**Information supplied**.
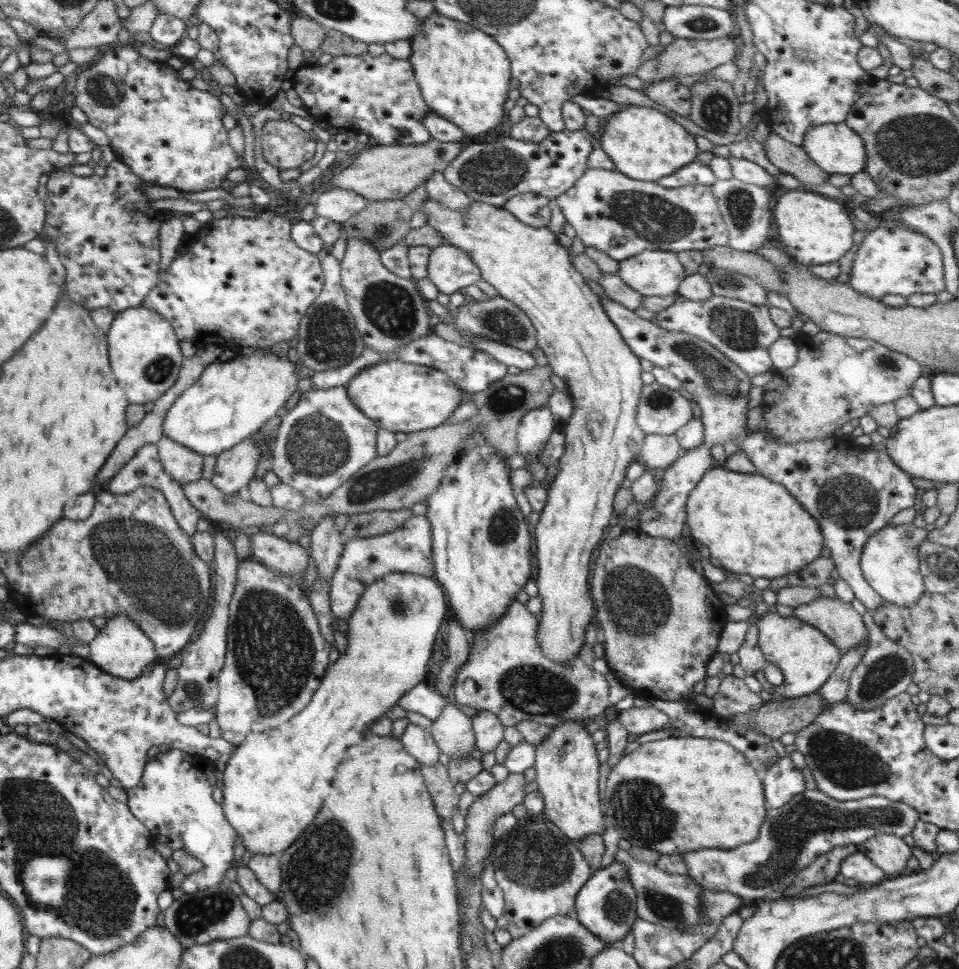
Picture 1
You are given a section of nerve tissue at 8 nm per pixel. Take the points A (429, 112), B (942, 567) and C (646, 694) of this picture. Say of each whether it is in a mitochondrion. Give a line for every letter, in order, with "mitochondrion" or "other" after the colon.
A: other
B: mitochondrion
C: other

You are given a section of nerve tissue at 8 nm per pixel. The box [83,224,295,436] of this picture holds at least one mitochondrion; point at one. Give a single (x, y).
(156, 371)

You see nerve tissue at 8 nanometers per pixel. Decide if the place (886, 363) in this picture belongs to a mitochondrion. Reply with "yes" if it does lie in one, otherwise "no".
yes

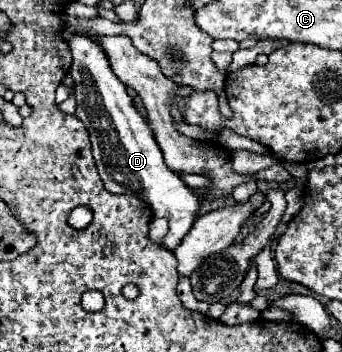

**Exercise requirements**.
Please restate word for word the lines above, starting with the line that holds "after the colon." and ending with the final line of the records, while leaving out pictures.

**Result below**.
You are given a section of nerve tissue at 8 nm per pixel. Take the points A (429, 112), B (942, 567) and C (646, 694) of this picture. Say of each whether it is in a mitochondrion. Give a line for every letter, in order, with "mitochondrion" or "other" after the colon.
A: other
B: mitochondrion
C: other

You are given a section of nerve tissue at 8 nm per pixel. The box [83,224,295,436] of this picture holds at least one mitochondrion; point at one. Give a single (x, y).
(156, 371)

You see nerve tissue at 8 nanometers per pixel. Decide if the place (886, 363) in this picture belongs to a mitochondrion. Reply with "yes" if it does lie in one, otherwise "no".
yes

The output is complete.